Deze beschikking is gegeven door kinderrechters mr. G.L.M. Urbanus, voorzitter, mr. E.A.A. van Kalveen en mr. N. Chedra, in tegenwoordigheid van de griffier en in het openbaar uitgesproken op 8 juli 2022.
Hoger beroep tegen deze beschikking kan worden ingesteld:
- door de verzoekers en degenen aan wie een afschrift van de beschikking is verstrekt of verzonden, binnen drie maanden na de dag van de uitspraak,
- door andere belanghebbenden binnen drie maanden na de betekening daarvan of nadat de beschikking aan hen op een andere wijze bekend is geworden.

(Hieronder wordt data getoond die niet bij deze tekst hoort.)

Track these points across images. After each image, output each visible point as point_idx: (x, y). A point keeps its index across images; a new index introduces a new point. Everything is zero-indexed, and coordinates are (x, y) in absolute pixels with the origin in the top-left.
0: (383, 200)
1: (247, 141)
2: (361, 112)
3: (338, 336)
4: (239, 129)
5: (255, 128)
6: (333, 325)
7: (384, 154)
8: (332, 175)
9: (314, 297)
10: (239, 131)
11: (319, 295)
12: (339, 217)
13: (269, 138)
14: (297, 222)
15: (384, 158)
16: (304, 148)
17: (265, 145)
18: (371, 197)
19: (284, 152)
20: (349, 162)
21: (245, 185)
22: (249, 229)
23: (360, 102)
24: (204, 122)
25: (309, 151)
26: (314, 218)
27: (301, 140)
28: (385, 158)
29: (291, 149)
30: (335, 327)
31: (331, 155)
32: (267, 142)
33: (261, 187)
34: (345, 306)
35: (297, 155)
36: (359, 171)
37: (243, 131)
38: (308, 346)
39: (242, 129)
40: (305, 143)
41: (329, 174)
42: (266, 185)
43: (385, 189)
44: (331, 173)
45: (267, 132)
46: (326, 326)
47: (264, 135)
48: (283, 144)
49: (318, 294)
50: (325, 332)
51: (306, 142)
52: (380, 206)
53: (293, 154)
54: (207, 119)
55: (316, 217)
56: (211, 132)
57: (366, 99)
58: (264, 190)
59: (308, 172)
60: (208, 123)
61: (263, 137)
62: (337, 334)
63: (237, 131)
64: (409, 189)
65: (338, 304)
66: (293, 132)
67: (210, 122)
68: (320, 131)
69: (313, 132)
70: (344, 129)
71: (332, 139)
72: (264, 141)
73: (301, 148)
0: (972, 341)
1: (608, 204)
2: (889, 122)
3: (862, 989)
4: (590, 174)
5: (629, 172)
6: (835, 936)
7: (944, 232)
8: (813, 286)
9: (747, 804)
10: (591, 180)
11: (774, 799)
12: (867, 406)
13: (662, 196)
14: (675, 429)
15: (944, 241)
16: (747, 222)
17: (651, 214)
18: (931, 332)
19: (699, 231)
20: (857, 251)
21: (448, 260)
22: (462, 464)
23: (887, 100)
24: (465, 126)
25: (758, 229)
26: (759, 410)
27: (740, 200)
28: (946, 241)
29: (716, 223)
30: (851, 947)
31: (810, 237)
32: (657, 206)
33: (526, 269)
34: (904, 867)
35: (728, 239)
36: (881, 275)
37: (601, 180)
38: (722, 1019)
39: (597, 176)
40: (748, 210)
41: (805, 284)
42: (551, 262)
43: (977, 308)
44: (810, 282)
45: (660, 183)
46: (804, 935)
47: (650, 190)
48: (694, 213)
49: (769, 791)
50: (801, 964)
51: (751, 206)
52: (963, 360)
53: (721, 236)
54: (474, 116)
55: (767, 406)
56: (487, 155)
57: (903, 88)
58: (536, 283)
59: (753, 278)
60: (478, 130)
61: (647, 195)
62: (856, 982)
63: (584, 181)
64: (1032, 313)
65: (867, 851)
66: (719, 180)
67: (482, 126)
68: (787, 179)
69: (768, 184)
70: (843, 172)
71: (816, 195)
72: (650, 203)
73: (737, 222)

Het hoger beroep moet, door tussenkomst van een advocaat, worden ingediend ter griffie van het gerechtshof
Arnhem-Leeuwarden.
De schriftelijke uitwerking van deze beschikking is vastgesteld op 21 juli 2022.
MJWR

Voetnoten

1.HR 12 april 2019, ECLI:NL:HR:2019:575.
2.HR 16 april 2021, ECLI:NL:HR:2021:592.